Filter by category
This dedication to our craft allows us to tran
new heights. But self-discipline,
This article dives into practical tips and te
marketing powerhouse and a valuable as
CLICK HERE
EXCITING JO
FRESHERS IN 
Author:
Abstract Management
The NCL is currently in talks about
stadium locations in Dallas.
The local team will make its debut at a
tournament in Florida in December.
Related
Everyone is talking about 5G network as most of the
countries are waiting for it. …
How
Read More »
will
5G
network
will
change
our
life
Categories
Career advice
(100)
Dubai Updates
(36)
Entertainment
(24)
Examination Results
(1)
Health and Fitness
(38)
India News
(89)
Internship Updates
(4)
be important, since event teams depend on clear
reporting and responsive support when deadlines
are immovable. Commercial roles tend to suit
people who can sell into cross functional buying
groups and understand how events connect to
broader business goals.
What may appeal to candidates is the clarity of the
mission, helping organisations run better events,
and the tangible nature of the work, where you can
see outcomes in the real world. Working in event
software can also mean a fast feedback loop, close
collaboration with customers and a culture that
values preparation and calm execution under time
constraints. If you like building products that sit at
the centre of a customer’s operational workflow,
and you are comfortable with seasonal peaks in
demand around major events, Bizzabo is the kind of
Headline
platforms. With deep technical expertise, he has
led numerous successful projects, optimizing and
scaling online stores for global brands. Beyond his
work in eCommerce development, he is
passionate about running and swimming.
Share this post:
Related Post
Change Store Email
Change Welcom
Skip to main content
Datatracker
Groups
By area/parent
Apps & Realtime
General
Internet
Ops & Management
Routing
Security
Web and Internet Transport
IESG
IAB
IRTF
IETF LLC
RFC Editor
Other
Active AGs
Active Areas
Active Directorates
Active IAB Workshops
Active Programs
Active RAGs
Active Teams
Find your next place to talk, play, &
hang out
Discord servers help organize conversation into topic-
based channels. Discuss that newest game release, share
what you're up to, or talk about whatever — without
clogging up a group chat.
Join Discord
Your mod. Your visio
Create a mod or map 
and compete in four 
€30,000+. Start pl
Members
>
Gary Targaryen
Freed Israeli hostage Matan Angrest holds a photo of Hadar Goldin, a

-------------------------

Start at the line containing "Your mod. Your visio". Repeat it and each line after it, word for word, to the end of the records.

Your mod. Your visio
Create a mod or map 
and compete in four 
€30,000+. Start pl
Members
>
Gary Targaryen
Freed Israeli hostage Matan Angrest holds a photo of Hadar Goldin, a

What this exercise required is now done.